Trend 2. Vibrant yet clean

Whether or not a brand is using white to communicate in the category, paring back design elements is another strategy that allows key product imagery and nutritional claims to take center stage.

To enhance this “reduced” look, bold color often washes the entire package, creating effective blocking at shelf. And while subtle pattern and illustration work can be found in the category, overall, less communicates more in BFY products.

Trend 3. Show me the benefits

When shopping, BFY consumers are looking for their specific benefits. For some, it could be a catchall superfood with everything they need. Others might be keeping an eye out for one key ingredient substitute (like sugar or gluten).

Because of this, the BFY market is incredibly fragmented. Certain categories and products see a plethora of benefits and bona fides, while others focus on making one claim the hero. Even if other benefits could be listed, these focused brands are modest in their claims and reserve them for side or back panel communication.

Both approaches strive for the same goal: fitting into a consumer’s chosen diet.

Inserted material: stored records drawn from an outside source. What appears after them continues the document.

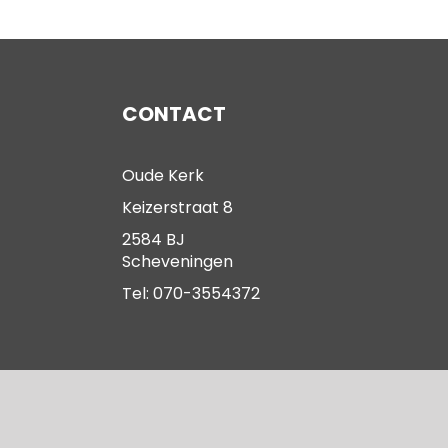
CONTACT
Oude Kerk
Keizerstraat 8
2584 BJ
Scheveningen
Tel: 070-3554372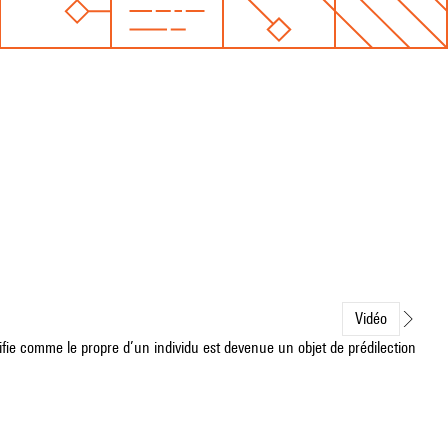
Vidéo
tifie comme le propre d’un individu est devenue un objet de prédilection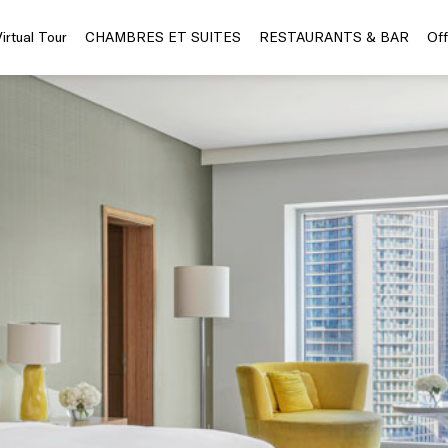
Virtual Tour
CHAMBRES ET SUITES
RESTAURANTS & BAR
Off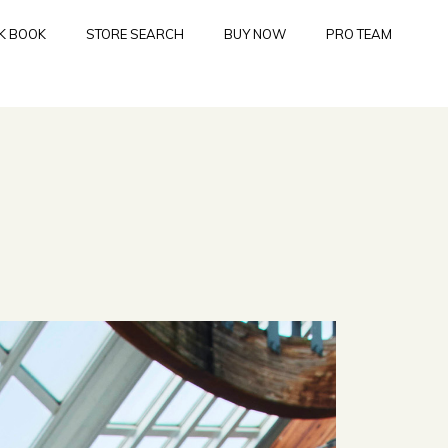
K BOOK
STORE SEARCH
BUY NOW
PRO TEAM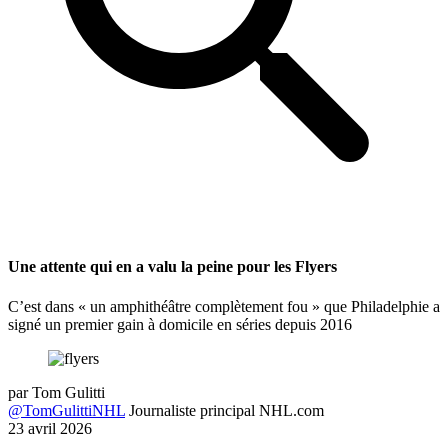
Une attente qui en a valu la peine pour les Flyers
C’est dans « un amphithéâtre complètement fou » que Philadelphie a
signé un premier gain à domicile en séries depuis 2016
par
Tom Gulitti
@TomGulittiNHL
Journaliste principal NHL.com
23 avril 2026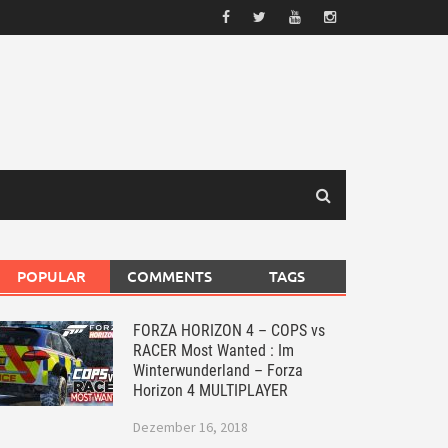
POPULAR
COMMENTS
TAGS
FORZA HORIZON 4 – COPS vs
RACER Most Wanted : Im
Winterwunderland – Forza
Horizon 4 MULTIPLAYER
Dezember 16, 2018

Trend 4. What’s in a (plant-based) name?

Plant-based products can now be found in nearly every category. From dairy to household cleaners, alternative products for different lifestyles are becoming a mainstay. It’s worth looking at how they’re promoting their plant origins.

Many BFY brands own their plant-based origins and demand attention with wacky and inventive names, which are often a play upon the product being emulated.

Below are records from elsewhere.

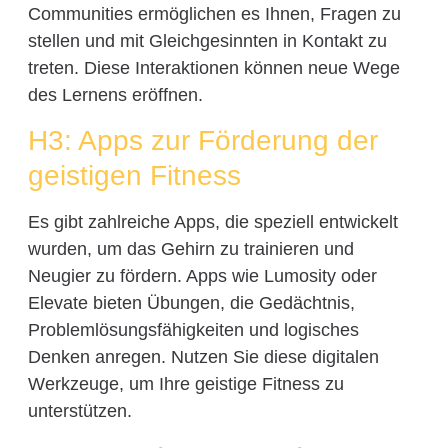
Communities ermöglichen es Ihnen, Fragen zu
stellen und mit Gleichgesinnten in Kontakt zu
treten. Diese Interaktionen können neue Wege
des Lernens eröffnen.
H3: Apps zur Förderung der
geistigen Fitness
Es gibt zahlreiche Apps, die speziell entwickelt
wurden, um das Gehirn zu trainieren und
Neugier zu fördern. Apps wie Lumosity oder
Elevate bieten Übungen, die Gedächtnis,
Problemlösungsfähigkeiten und logisches
Denken anregen. Nutzen Sie diese digitalen
Werkzeuge, um Ihre geistige Fitness zu
unterstützen.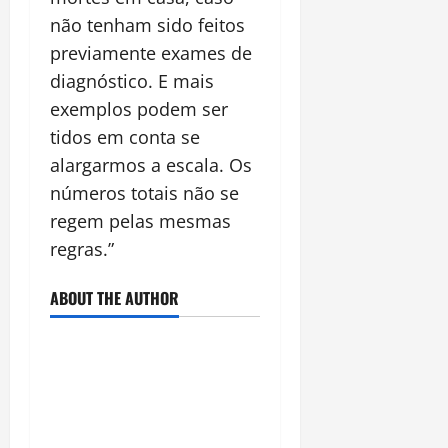
não tenham sido feitos
previamente exames de
diagnóstico. E mais
exemplos podem ser
tidos em conta se
alargarmos a escala. Os
números totais não se
regem pelas mesmas
regras.”
ABOUT THE AUTHOR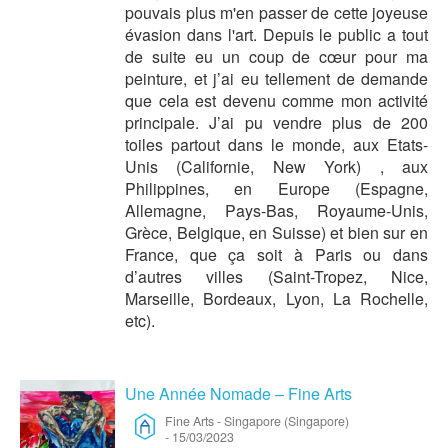
pouvais plus m'en passer de cette joyeuse
évasion dans l'art. Depuis le public a tout
de suite eu un coup de cœur pour ma
peinture, et j’ai eu tellement de demande
que cela est devenu comme mon activité
principale. J’ai pu vendre plus de 200
toiles partout dans le monde, aux Etats-
Unis (Californie, New York) , aux
Philippines, en Europe (Espagne,
Allemagne, Pays-Bas, Royaume-Unis,
Grèce, Belgique, en Suisse) et bien sur en
France, que ça soit à Paris ou dans
d’autres villes (Saint-Tropez, Nice,
Marseille, Bordeaux, Lyon, La Rochelle,
etc).
Une Année Nomade – Fine Arts
Fine Arts
-
Singapore (Singapore)
-
15/03/2023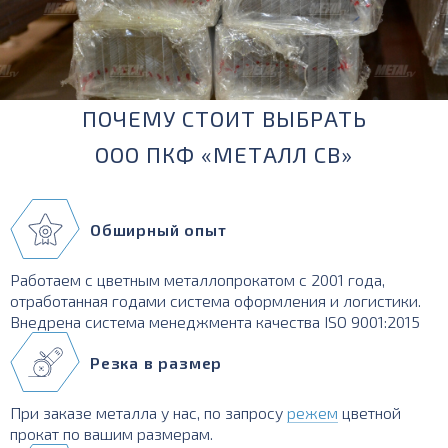
ПОЧЕМУ СТОИТ ВЫБРАТЬ
ООО ПКФ «МЕТАЛЛ СВ»
Обширный опыт
Работаем с цветным металлопрокатом с 2001 года,
отработанная годами система оформления и логистики.
Внедрена система менеджмента качества ISO 9001:2015
Резка в размер
При заказе металла у нас, по запросу
режем
цветной
прокат по вашим размерам.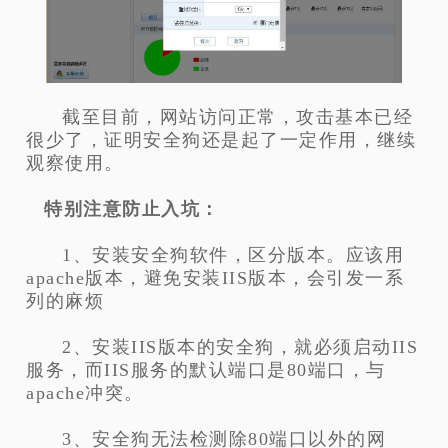
截至目前，网站访问正常，攻击基本已经
很少了，证明安全狗还是起了一定作用，继续
观察使用。
特别注意防止入坑：
1、安装安全狗软件，区分版本。应该用
apache版本，避免安装IIS版本，会引发一系
列的麻烦
2、安装IIS版本的安全狗，就必须启动IIS
服务，而IIS服务的默认端口是80端口，与
apache冲突。
3、安全狗无法检测除80端口以外的网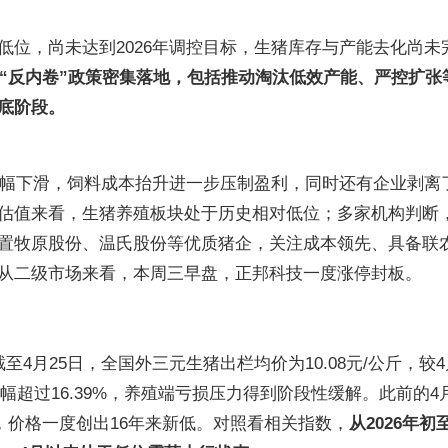
低位，尚未达到2026年调控目标，生猪库存与产能去化尚未
行业“反内卷”政策密集落地，包括推动淘汰低效产能、严控扩张
底阶段。
润大幅下滑，饲料成本抬升进一步压制盈利，同时还有企业剥离
估值来看，生猪养殖板块处于历史相对低位；多家机构判断
置牧原股份、温氏股份等优质猪企，关注成本领先、具备联
从二级市场来看，本周三早盘，正邦科技一度涨停封板。
4月25日，全国外三元生猪出栏均价为10.08元/公斤，较4
涨幅超过16.39%，养殖端亏损压力得到阶段性缓解。此前的4
斤，价格一度创出16年来新低。对照看相关指数，
从2026年初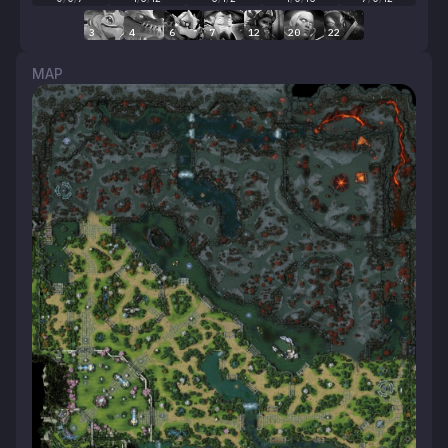
3
4
6
7
12
20
22
MAP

Often, brands using this proclamative style lead with a negative word. “No,” “Un-,” and “Nah” are some of the most common. Others take a more positive spin, using terms like “Only,” “Just,” and “Wholly.”

Trend 5. Sensible Claims

Consumers are often shopping for what’s familiar. While some of the bolder brands are unmistakable in their claims, recognizable products can help ease a consumer into a new diet or lifestyle change.

The brands below present the product first, only referencing their dietary claims in descriptor phrasing or benefit callouts. This presentation can help consumers navigate the marketplace and prime them with the language of the category—important since, according to Mintel, 51% of consumers agree that labels on food and drinks should be clearer (47% say they are confused about which ingredients are good or bad).

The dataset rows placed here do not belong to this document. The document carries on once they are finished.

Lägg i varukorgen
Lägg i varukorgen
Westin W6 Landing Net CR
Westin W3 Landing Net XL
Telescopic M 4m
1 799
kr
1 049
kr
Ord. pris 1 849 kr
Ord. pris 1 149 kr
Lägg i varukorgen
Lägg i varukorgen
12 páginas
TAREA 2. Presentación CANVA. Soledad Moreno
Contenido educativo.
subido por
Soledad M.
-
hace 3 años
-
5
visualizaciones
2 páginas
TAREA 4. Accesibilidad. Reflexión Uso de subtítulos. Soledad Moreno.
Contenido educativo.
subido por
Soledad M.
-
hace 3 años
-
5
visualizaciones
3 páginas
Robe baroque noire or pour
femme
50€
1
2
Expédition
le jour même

The best BFY packaging designs today

We’ve rounded up some of our favorite BFY packaging designs at the moment, assessing them by color strategy, identity, claims messaging, and appetite appeal, among other brand elements. Which are your favorites?

Smart Sweets

Smart Sweets wins points for its youthful color combinations and easy-to-navigate claims. It just feels…sweet.

www.smartsweets.com

Made Good

Made Good, known for its allergen-free, kid-friendly varieties, is living up to the mission its name implies—transparency—and building equity around its brandmark.

www.madegoodfoods.com

Yasso

Yasso, the dipped Greek yogurt bars, maximizes the “drip” effect reflective of its product, as well as a bold, disruptive color palette in the freezer section.

www.yasso.com

Zevia

We were super excited to see Zevia’s rebrand this year. The design language borrows from the rising non-alcoholic beverage category, and the company is committing to sustainability by replacing its plastic 6-ring with a cardboard version.

www.zevia.com

Olipop

What’s not to love about Olipop? The cola—or rather, “tonic”—brand is innovating on flavor and ingredients, yet the packaging is giving retro in the best way.

www.drinkolipop.com

Better-for-you packaging design is setting the trends

With “flavor first” presentations, elegant or irreverent icon and font use, and a connection between brand mission and brand expression (like sustainable packaging for vegan and vegetarian foods), the better-for-you market is generating design trends that the big guys are already mimicking. It’ll be interesting to see how technology like scannable packaging can help consumers understand the sometimes-unfamiliar benefits of BFY products better, too. No matter what, we’ll be watching (and shopping) this space closely.